As we run through scenarios in which laughter might be required, it strikes me that laughter yoga is less a spiritual practice more a social strategy. And it’s not a bad one. After all, didn’t Mark Twain say that humans’ only really effective weapon is laughter?

The practice was born in 1995, the brainchild of Dr Madan Kataria, an Indian doctor and yoga student who wanted to harness the medical benefits of laughter. There are now more than 6,000 laughter yoga clubs in 60 countries.

Ferenc tells me he got involved when his brother, a doctor, met a woman in Florida who claimed that her cancer was partly cured by laughter yoga. He says that he has had cancer patients in his groups who claim the therapy has done them more good than any conventional medicine.

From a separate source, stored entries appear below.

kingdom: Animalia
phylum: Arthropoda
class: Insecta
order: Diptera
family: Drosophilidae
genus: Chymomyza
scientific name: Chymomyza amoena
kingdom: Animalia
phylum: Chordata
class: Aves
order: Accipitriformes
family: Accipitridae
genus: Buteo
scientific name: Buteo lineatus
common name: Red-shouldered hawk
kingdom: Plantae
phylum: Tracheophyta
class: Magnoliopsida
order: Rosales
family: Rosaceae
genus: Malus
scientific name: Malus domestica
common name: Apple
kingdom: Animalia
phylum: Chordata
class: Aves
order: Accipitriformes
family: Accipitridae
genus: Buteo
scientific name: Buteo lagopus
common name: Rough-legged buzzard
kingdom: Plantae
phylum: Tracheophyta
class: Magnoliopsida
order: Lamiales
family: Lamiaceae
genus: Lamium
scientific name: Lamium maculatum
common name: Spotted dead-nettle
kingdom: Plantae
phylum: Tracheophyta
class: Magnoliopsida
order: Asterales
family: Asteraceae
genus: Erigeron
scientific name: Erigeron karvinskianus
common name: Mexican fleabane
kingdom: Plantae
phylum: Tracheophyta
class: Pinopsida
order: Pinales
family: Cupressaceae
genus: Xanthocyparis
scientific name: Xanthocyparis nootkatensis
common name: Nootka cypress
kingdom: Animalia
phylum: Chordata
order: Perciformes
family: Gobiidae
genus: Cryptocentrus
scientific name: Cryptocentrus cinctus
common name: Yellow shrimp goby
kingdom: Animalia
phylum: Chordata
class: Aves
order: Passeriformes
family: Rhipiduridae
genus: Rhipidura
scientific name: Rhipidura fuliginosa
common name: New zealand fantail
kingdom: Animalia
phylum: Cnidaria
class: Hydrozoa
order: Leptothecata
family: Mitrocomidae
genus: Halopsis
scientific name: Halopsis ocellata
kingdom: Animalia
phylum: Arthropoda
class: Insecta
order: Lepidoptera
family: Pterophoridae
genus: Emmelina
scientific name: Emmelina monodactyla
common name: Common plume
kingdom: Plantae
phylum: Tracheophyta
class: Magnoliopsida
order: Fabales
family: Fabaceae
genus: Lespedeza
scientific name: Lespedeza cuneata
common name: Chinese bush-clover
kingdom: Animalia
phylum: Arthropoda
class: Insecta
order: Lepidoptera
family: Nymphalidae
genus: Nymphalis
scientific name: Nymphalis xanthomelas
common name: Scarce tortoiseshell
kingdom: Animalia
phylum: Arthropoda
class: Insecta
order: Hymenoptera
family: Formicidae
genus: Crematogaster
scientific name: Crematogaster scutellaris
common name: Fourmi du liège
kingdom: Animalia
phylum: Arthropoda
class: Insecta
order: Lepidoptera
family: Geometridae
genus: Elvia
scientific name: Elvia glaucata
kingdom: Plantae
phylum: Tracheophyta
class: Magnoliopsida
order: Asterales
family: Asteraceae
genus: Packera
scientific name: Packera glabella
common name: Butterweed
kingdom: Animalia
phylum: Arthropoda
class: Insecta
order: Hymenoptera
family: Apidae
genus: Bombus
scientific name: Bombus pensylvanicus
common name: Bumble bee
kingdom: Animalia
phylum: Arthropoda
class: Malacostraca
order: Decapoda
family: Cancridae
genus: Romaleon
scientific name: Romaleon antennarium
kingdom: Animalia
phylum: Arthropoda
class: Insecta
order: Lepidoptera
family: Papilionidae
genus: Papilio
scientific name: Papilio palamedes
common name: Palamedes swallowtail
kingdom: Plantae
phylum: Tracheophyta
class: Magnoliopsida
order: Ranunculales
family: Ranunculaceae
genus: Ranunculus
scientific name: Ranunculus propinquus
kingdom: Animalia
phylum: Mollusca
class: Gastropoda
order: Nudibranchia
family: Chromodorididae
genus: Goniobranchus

And this activity — although it takes place at an unholiday-like hour — is perfect for people who want to meet real Hungarians and don’t fancy standing around awkwardly in a bar. As Ferenc says: “We don’t need language — laughter is universal.”

At the end of the session, I feel slightly bereft that I have to leave. The faces of my fellow group-members have become so familiar to me in such a short space of time and, although we have hardly said jó napot (or hello), we have shared one of the most friendly and intimate of experiences.

As I cross the Elizabeth Bridge over the glittering Danube and the sun begins to warm me, I realise that the day hasn’t even really started yet and already I have lots to laugh about, not least that I am in a stunning city, I have a five-star breakfast followed by a luxury Tokaji massage waiting for me on my return to the hotel. Altogether now — ah, ha, ha, ha!